Another route of survival is massive scale reproduction (“send this to everyone in your address book”) and yet another is to mimic something else (“Microsoft will pay you a dollar for each person you forward this too”).

Finch

Isn’t white supremacy an example of a negative meme?

Metaheuristically, it propogates by giving its holders a feeling of power, great self-esteem, and a compelling obsession to survive at all costs.

As a unit of cultural evolution, it evolves by becoming more adaptive, and presents itself as more palatable by morphing into a benign separatism. True to the meme metaphysic, white supremacists cite separatist trends of other races as evidence of validity for their own views.

While it may be negative in a larger cultural sense, it would seem to be quite a “good” thing for those who adhere to such thought. That is, after all, why it persists: enough people think of it as beneficial that it perpetuates through teaching. As the individuals who adhere to the idea(s) of white supremacy find that fewer people are willing to spread it, the core ideas are changed, or, at least, they are presented differently to those on the “outside”, in an attempt to make them more palatable.

Note that while it is often inappropriate to view organismal traits through a “good / bad” lens, I believe that it is not only appropriate, but necessary, to do so when examining cultural traits. By which, I mean that every individual makes value judgments about the ideas he or she encounters, whether it be whether a jingle has merit, a religion has merit, or whether their race should be deemed superior to another. If an idea persists, it can be truly said that those who accept it deem it to be “good” in terms of value or morals or however else you want to define good, not just in the sense that “good = successful”. As such, again, there can be no universally negative (that is, it is thought of as morally negative, valueless, or whatever else, by all those who come into contact with the idea) “meme” which can propagate. Someone has to pick up and run with the idea for it to continue.

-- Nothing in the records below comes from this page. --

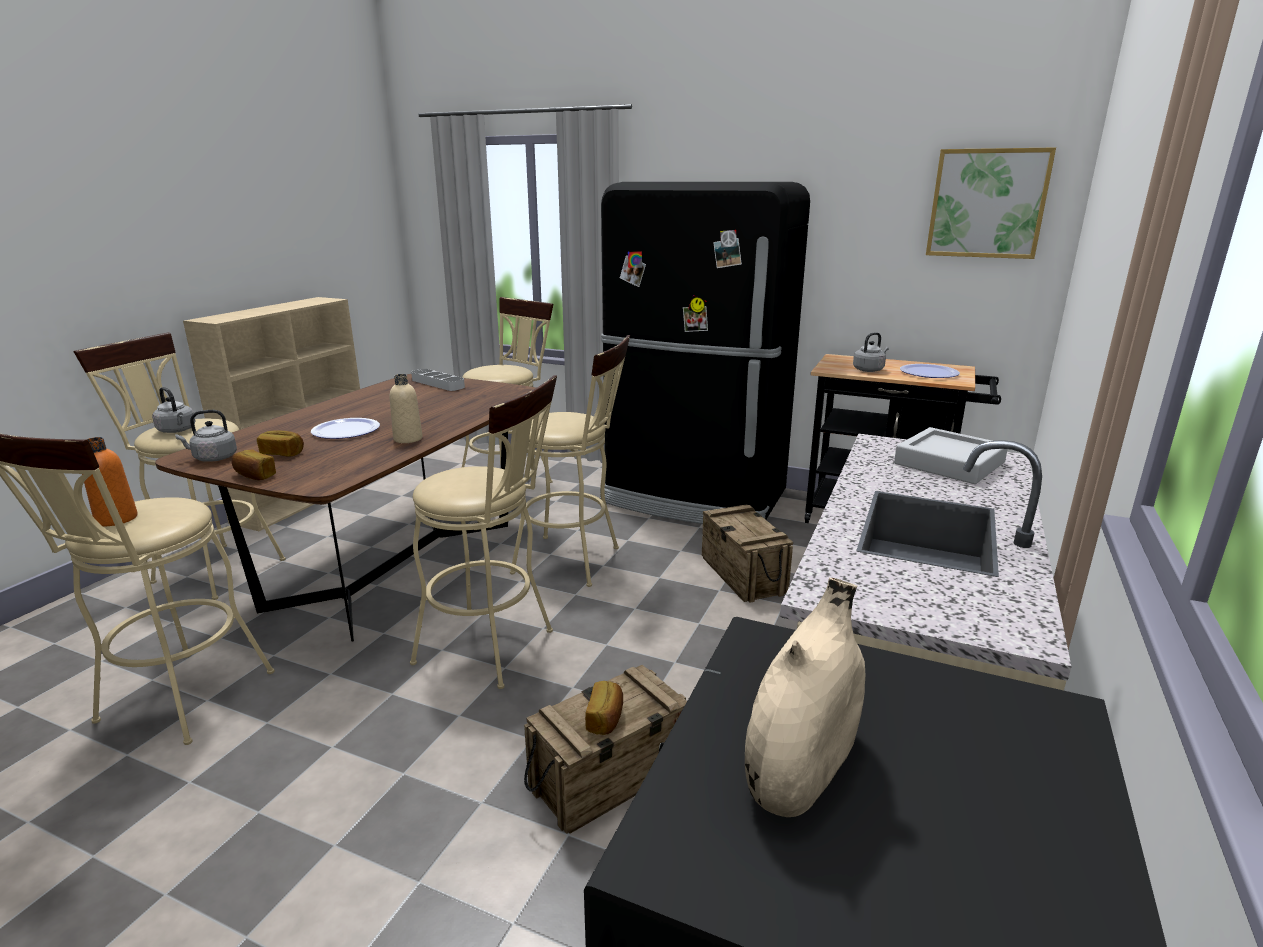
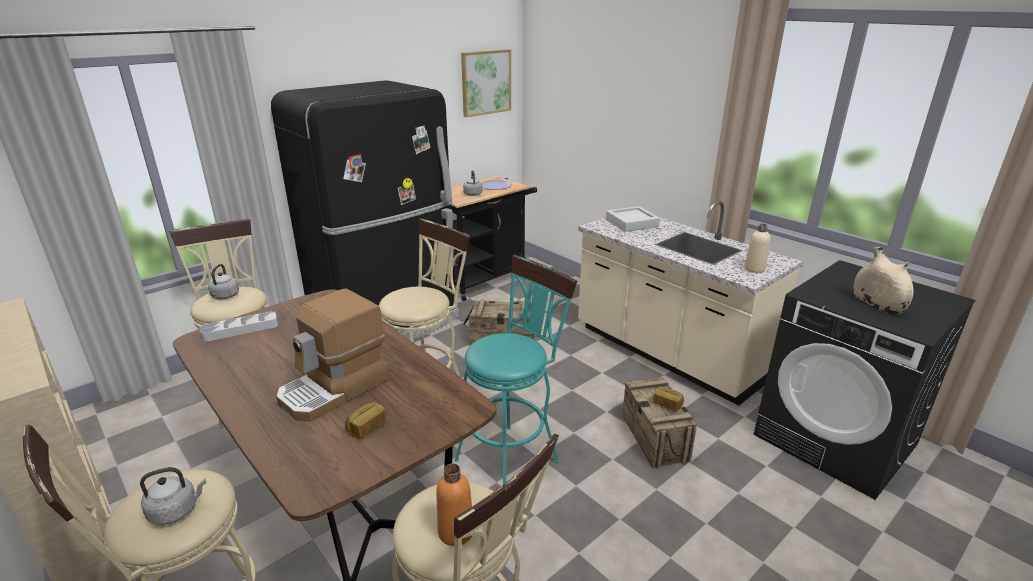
camera: 65 degrees left, 5 degrees up
grey kettle [175,410,237,462] -> grey kettle moved to [207,264,239,299]
bread [232,450,276,480] -> none
plate [311,418,380,439] -> coffee machine [276,288,389,422]
beige bottle [390,374,422,443] -> beige bottle moved to [744,224,770,273]
beige stool [410,375,557,689] -> turquoise stool [454,255,577,485]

I was asked for a cite for a personal conclusion. This is absurd. This is as absurd as a time I was in a philosophy course many years ago and one of the students screamed at me, demanding that I explain to him what gave me the RIGHT to question what he had to say.

These days, the term “meme” is so "meaningful’ as to be meaningless. Everything is now “memetic”. Well, if everything is memetic, then memetic is so trivial as to not be worthy of mention.